It’s often seen as a taboo subject, but a new study is finally lifting this lid on humans’ farting habits.
Scientists from the University of Maryland have developed ‘smart underwear’ that records exactly how often someone passes wind.
According to the first study using this bizarre device, people fart twice as often as scientists previously thought.
The average person lets one go 32 times a day, compared to the 14 that doctors once considered normal.
However, the researchers also found significant variation between different ends of the flatus spectrum.
At the extreme end are the so–called ‘Hydrogen Hyperproducers’, whose unique guts produce 40 to 50 farts per day.
The ‘Zen Digesters’, meanwhile, have the enviable ability to eat a high fibre diet while their digestive tract remains unusually silent.
Despite eating 25 to 38 grams of fibre per day, Zen Digesters might produce as few as four daily farts.
Scientists have developed a ‘smart underwear’ sensor that tracks how often people fart, and it reveals that the average person breaks wind 32 times per day

There is a big difference between the most active ‘Hydrogen Hyperproducers’, who might fart 40 to 50 times a day, and so–called ‘Zen Digesters’, who break wind as little as four times a day
The smart underwear device is a small, coin–sized gadget that clips into a normal pair of pants.
Using a small electrochemical sensor, the device keeps a constant record of the hydrogen and other gases emitted by your gut.
Since hydrogen is exclusively produced by microbes, tracking this gas provides a direct readout of when and how intensely the gut microbiome is active.
While it might seem silly to focus so much on human flatus, this research actually fills a surprising gap in our medical knowledge.
When doctors look at a patient’s condition, they compare certain markers to a generally agreed–upon average known as a baseline.
Baselines exist for things like heart rate, cholesterol and blood glucose, but scientists haven’t been able to find a baseline for farting.
Lead author Dr Brantley Hall, a gut biome expert from the University of Maryland, says: ‘We don’t actually know what normal flatus production looks like.’
Previous attempts to find the average have typically relied on people reporting their own flatulence throughout the day.

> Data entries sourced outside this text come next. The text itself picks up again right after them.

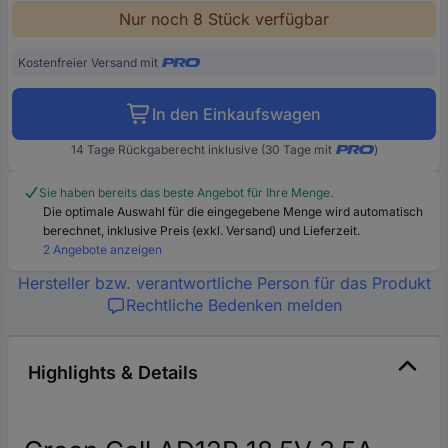
Nur noch 8 Stück verfügbar
Kostenfreier Versand mit
In den Einkaufswagen
14 Tage Rückgaberecht inklusive (30 Tage mit
)
Sie haben bereits das beste Angebot für Ihre Menge.
Die optimale Auswahl für die eingegebene Menge wird automatisch
berechnet, inklusive Preis (exkl. Versand) und Lieferzeit.
2 Angebote anzeigen
Hersteller bzw. verantwortliche Person für das Produkt
Rechtliche Bedenken melden
Highlights & Details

Going forward, the researchers plan to expand their study and send smart underwear to as many people as possible for a research programme dubbed the Human Flatus Atlas
However, people have unreliable memories and can’t keep track of what is happening while they sleep.
To make matters more difficult, people have differing levels of ‘visceral sensitivity’, meaning someone might produce more flatus and simply not notice.
The alternatives are short–term, highly invasive tests conducted in the lab, such as those that use rectal tubes to collect gas samples.
As a result, doctors had considered it largely impossible to provide any objective measurement of whether someone really had excess gas.
By contrast, the smart underwear device is small, easy to use, and barely noticeable throughout the day.
In their trial, over 80 per cent of participants said that the device was comfortable and that they would be happy to wear it if advised to by a doctor.
This has allowed researchers to get the first accurate, real–time measurements of how much flatulence people really produce.
Dr Hall says: ‘Objective measurement gives us an opportunity to increase scientific rigor in an area that’s been difficult to study.
The researchers say that their smart underwear (pictured) fills a vital gap in our medical knowledge by revealing the ‘baseline’ for normal amounts of flatulence
‘Without that baseline, it’s hard to know when someone’s gas production is truly excessive.’
Besides telling scientists when someone is above that baseline, this research also helps scientists understand what is happening inside our guts.
In the study, participants were asked to eat sweets containing a small amount of inulin, a type of prebiotic fibre.
The smart underwear device successfully detected the increased hydrogen production triggered by the resulting digestion with 94.7 per cent accuracy.
‘Think of it like a continuous glucose monitor, but for intestinal gas,’ says Dr Hall.
In their initial trial, the researchers recruited 19 adults to wear the device for a week during waking hours.
However, the team are now expanding the study into a nationwide research programme dubbed the ‘Human Flatus Atlas’.
Anyone over 18 and living in the US can enrol in the study, and Dr Hall will send them a smart underwear device to start recording their own fart data.
The researchers are particularly interested in Zen Digesters and Hydrogen Hyperproducers, which both have gut responses far outside the average range.
The team will also collect stool samples from participants in these groups for microbiome analysis, so that they can learn why these people fart so much or so little.
Dr Hall says: ‘We’ve learned a tremendous amount about which microbes live in the gut, but less about what they’re actually doing at any given moment.
‘The Human Flatus Atlas will establish objective baselines for gut microbial fermentation, which is essential groundwork for evaluating how dietary, probiotic or prebiotic interventions change microbiome activity.’